→ Supplied material:

[Start of section]

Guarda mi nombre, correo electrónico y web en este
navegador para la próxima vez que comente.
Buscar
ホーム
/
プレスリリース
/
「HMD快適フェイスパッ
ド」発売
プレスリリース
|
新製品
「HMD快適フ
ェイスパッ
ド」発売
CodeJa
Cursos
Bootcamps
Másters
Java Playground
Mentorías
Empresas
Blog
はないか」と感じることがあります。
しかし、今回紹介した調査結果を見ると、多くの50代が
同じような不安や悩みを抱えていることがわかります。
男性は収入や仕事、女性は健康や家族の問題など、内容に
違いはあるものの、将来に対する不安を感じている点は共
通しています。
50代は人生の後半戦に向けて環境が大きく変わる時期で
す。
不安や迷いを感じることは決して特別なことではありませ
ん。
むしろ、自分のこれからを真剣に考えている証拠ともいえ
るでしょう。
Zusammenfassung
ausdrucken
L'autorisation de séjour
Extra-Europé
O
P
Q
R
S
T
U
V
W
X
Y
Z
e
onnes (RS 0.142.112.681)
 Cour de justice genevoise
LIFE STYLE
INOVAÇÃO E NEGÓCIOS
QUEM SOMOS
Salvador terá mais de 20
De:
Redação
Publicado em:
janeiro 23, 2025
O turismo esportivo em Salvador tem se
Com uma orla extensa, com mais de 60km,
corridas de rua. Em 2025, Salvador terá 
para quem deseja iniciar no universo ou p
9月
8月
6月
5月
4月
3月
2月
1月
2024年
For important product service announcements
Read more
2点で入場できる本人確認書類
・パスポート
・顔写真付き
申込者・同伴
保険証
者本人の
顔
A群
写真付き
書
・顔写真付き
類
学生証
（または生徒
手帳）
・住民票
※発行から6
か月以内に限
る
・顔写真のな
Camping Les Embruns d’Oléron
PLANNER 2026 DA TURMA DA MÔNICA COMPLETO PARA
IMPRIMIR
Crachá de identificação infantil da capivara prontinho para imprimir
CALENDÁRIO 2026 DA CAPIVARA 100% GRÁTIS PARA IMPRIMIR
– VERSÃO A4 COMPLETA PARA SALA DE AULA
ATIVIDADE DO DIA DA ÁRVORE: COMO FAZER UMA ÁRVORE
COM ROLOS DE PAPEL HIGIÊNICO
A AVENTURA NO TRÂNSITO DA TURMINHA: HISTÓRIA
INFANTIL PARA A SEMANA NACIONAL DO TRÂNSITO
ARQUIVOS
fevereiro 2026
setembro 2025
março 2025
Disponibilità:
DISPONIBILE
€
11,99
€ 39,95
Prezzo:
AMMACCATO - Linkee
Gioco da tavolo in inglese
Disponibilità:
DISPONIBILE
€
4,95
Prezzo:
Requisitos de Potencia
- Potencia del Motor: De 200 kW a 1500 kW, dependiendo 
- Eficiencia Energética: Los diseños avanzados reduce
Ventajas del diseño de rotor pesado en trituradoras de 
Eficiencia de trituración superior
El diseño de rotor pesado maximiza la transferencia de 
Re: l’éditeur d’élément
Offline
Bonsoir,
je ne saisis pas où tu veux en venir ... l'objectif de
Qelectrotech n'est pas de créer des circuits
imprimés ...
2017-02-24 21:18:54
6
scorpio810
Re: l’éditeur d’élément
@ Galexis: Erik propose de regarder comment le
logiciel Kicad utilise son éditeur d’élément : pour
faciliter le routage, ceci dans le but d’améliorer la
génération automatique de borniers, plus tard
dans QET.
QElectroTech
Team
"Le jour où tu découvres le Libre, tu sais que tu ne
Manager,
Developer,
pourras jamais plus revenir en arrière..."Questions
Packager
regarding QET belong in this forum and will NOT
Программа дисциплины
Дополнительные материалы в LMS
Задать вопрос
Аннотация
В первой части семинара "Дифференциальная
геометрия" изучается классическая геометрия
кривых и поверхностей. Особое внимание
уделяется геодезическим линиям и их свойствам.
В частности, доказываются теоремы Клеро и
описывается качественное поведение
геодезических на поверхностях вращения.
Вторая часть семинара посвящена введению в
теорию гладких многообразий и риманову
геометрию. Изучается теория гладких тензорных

[End of section]

→ Exercise directions: Would you write out all of the data again, unchanged?

→ Exercise answer:
Guarda mi nombre, correo electrónico y web en este
navegador para la próxima vez que comente.
Buscar
ホーム
/
プレスリリース
/
「HMD快適フェイスパッ
ド」発売
プレスリリース
|
新製品
「HMD快適フ
ェイスパッ
ド」発売
CodeJa
Cursos
Bootcamps
Másters
Java Playground
Mentorías
Empresas
Blog
はないか」と感じることがあります。
しかし、今回紹介した調査結果を見ると、多くの50代が
同じような不安や悩みを抱えていることがわかります。
男性は収入や仕事、女性は健康や家族の問題など、内容に
違いはあるものの、将来に対する不安を感じている点は共
通しています。
50代は人生の後半戦に向けて環境が大きく変わる時期で
す。
不安や迷いを感じることは決して特別なことではありませ
ん。
むしろ、自分のこれからを真剣に考えている証拠ともいえ
るでしょう。
Zusammenfassung
ausdrucken
L'autorisation de séjour
Extra-Europé
O
P
Q
R
S
T
U
V
W
X
Y
Z
e
onnes (RS 0.142.112.681)
 Cour de justice genevoise
LIFE STYLE
INOVAÇÃO E NEGÓCIOS
QUEM SOMOS
Salvador terá mais de 20
De:
Redação
Publicado em:
janeiro 23, 2025
O turismo esportivo em Salvador tem se
Com uma orla extensa, com mais de 60km,
corridas de rua. Em 2025, Salvador terá 
para quem deseja iniciar no universo ou p
9月
8月
6月
5月
4月
3月
2月
1月
2024年
For important product service announcements
Read more
2点で入場できる本人確認書類
・パスポート
・顔写真付き
申込者・同伴
保険証
者本人の
顔
A群
写真付き
書
・顔写真付き
類
学生証
（または生徒
手帳）
・住民票
※発行から6
か月以内に限
る
・顔写真のな
Camping Les Embruns d’Oléron
PLANNER 2026 DA TURMA DA MÔNICA COMPLETO PARA
IMPRIMIR
Crachá de identificação infantil da capivara prontinho para imprimir
CALENDÁRIO 2026 DA CAPIVARA 100% GRÁTIS PARA IMPRIMIR
– VERSÃO A4 COMPLETA PARA SALA DE AULA
ATIVIDADE DO DIA DA ÁRVORE: COMO FAZER UMA ÁRVORE
COM ROLOS DE PAPEL HIGIÊNICO
A AVENTURA NO TRÂNSITO DA TURMINHA: HISTÓRIA
INFANTIL PARA A SEMANA NACIONAL DO TRÂNSITO
ARQUIVOS
fevereiro 2026
setembro 2025
março 2025
Disponibilità:
DISPONIBILE
€
11,99
€ 39,95
Prezzo:
AMMACCATO - Linkee
Gioco da tavolo in inglese
Disponibilità:
DISPONIBILE
€
4,95
Prezzo:
Requisitos de Potencia
- Potencia del Motor: De 200 kW a 1500 kW, dependiendo 
- Eficiencia Energética: Los diseños avanzados reduce
Ventajas del diseño de rotor pesado en trituradoras de 
Eficiencia de trituración superior
El diseño de rotor pesado maximiza la transferencia de 
Re: l’éditeur d’élément
Offline
Bonsoir,
je ne saisis pas où tu veux en venir ... l'objectif de
Qelectrotech n'est pas de créer des circuits
imprimés ...
2017-02-24 21:18:54
6
scorpio810
Re: l’éditeur d’élément
@ Galexis: Erik propose de regarder comment le
logiciel Kicad utilise son éditeur d’élément : pour
faciliter le routage, ceci dans le but d’améliorer la
génération automatique de borniers, plus tard
dans QET.
QElectroTech
Team
"Le jour où tu découvres le Libre, tu sais que tu ne
Manager,
Developer,
pourras jamais plus revenir en arrière..."Questions
Packager
regarding QET belong in this forum and will NOT
Программа дисциплины
Дополнительные материалы в LMS
Задать вопрос
Аннотация
В первой части семинара "Дифференциальная
геометрия" изучается классическая геометрия
кривых и поверхностей. Особое внимание
уделяется геодезическим линиям и их свойствам.
В частности, доказываются теоремы Клеро и
описывается качественное поведение
геодезических на поверхностях вращения.
Вторая часть семинара посвящена введению в
теорию гладких многообразий и риманову
геометрию. Изучается теория гладких тензорных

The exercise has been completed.